Disney a essentiellement obtenu le pouvoir de diriger son propre gouvernement, un arrangement dont les politiciens de Floride semblaient satisfaits tant que ses parcs continuaient à rapporter des dollars au tourisme. L’entreprise a renforcé son pouvoir par une formidable opération de lobbying.

Une récente loi sur l’éducation, surnommée « Don’t Say Gay » par les critiques, est au cœur du conflit entre Disney et les politiciens © Reuters

Mais DeSantis a rompu avec l’allégeance de son parti à Disney, le plus grand employeur privé de l’État, après que l’ancien directeur général Bob Chapek ait critiqué le projet de loi sur l’éducation de l’État. Le gouverneur a signé l’été dernier une loi rédigée à la hâte pour dissoudre le district, qui menaçait de transférer le coût de la fourniture des services essentiels de Disney aux contribuables locaux – et potentiellement de transférer une dette de 1 milliard de dollars à l’État.

La législation adoptée le mois dernier en Floride a évité ces problèmes en maintenant en l’état la perception des impôts, la dette et d’autres arrangements.

Même si la loi n’est pas allée aussi loin qu’il l’avait initialement prévu, DeSantis a déclaré cette semaine qu’il avait mis fin au « royaume des entreprises irresponsables » de Disney. Il a promis de mettre fin à l’exemption de l’entreprise des examens et approbations de l’État dans la zone de 40 milles carrés, qui s’appelle maintenant le district de surveillance du tourisme de la Floride centrale.

Il a également poursuivi ses attaques contre ce qu’il a qualifié de « réveillé » Disney, affirmant que les mesures de l’État étaient nécessaires car la société a pour « objectif d’injecter de la sexualité dans les programmes destinés aux jeunes enfants ».

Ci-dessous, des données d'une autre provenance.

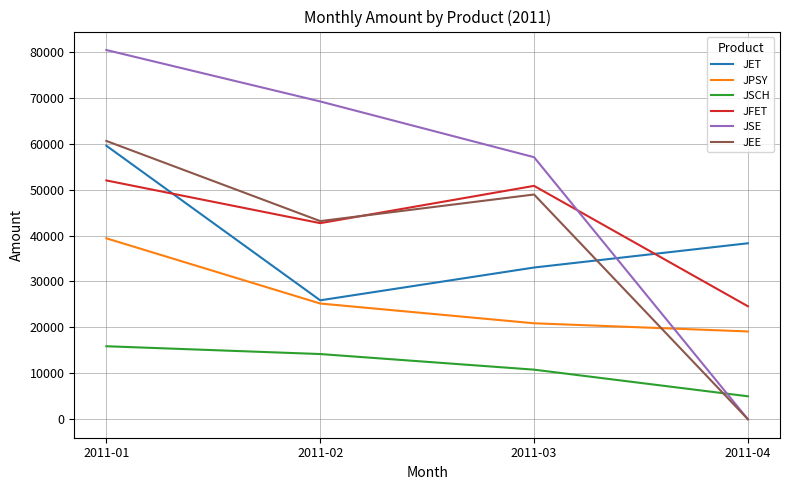

Which series has the widest spread of values?

JSE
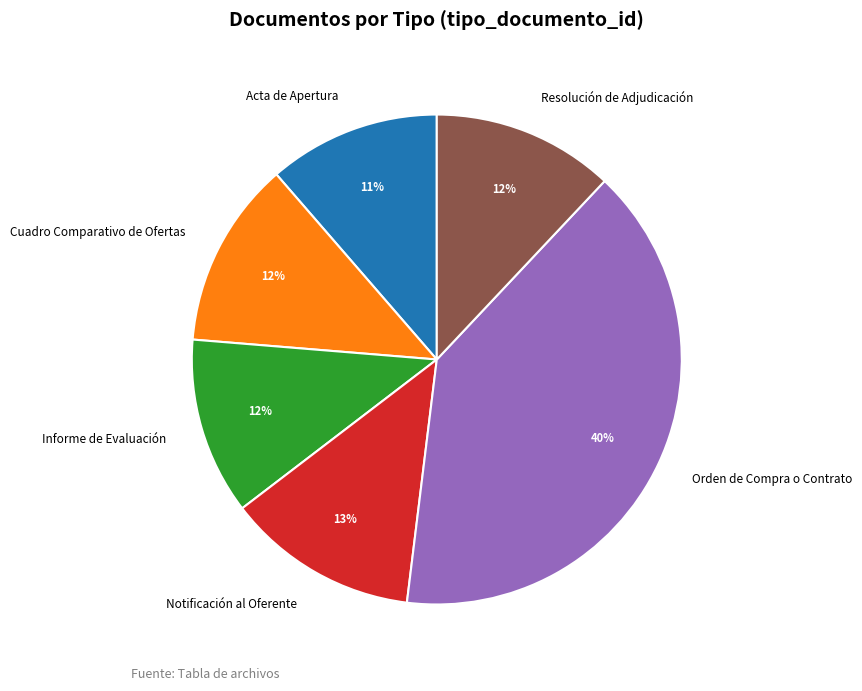

Is there any slice that represents more than half of the pie?

No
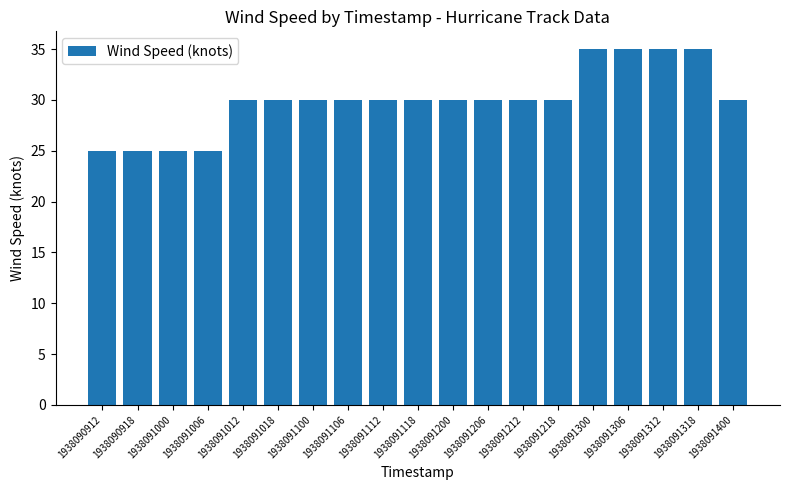

Is it true that the value at 1938091312 is 35?

True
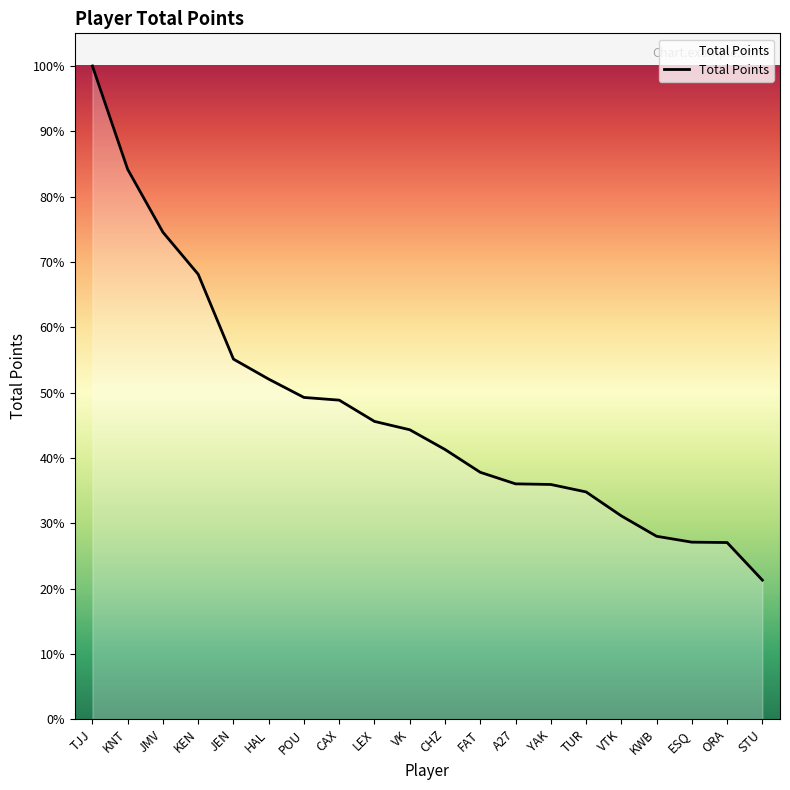

True or false: the data has more than 2 interior local peaks.

False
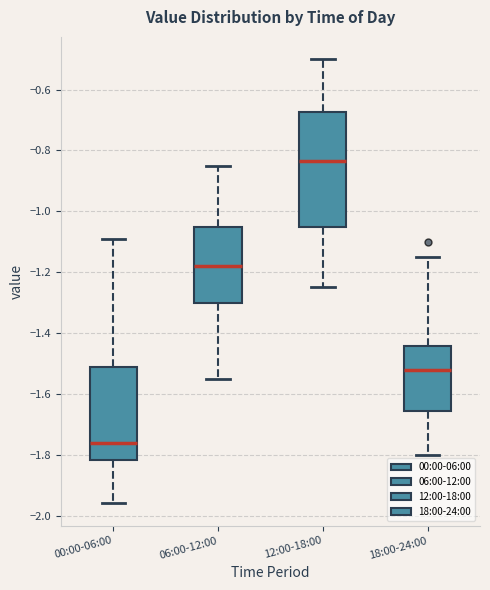

Which box's median line is the highest?

12:00-18:00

Justin Marlowe, professeur à la Harris School of Public Policy de l’Université de Chicago, a déclaré que la question cruciale pour Disney est de savoir si le nouveau conseil d’administration poursuivra « un programme cohérent avec » la position de DeSantis sur l’entreprise.

Bien que le conseil d’administration, dont les membres ont un mandat de quatre ans, n’aura pas autorité sur l’exploitation de ses parcs par Disney, il pourrait utiliser son pouvoir d’approbation pour des projets d’infrastructure cruciaux comme levier sur l’entreprise, a-t-il déclaré.

« Le pouvoir d’exercer un contrôle en matière d’urbanisme et de zonage . . . a été une source majeure de levier dont Disney dispose depuis longtemps », a déclaré Marlowe. « Pour que cela soit remis en question, tout ce qui concerne les opérations de Disney est remis en question. . . [The new board] pourrait prendre du recul et opposer son veto à tout plan que la direction de Disney mettra sur la table.

Il a noté que les républicains de Floride avaient longtemps eu tendance à être parmi les politiciens les plus favorables aux affaires aux États-Unis, mais ce n’est peut-être plus le cas – du moins en ce qui concerne Disney. « C’est une situation tellement étrange et sans précédent où l’un des partis républicains les plus favorables au développement économique du pays poursuit ce qui pourrait être perçu comme un programme de développement anti-économique », a ajouté Marlowe.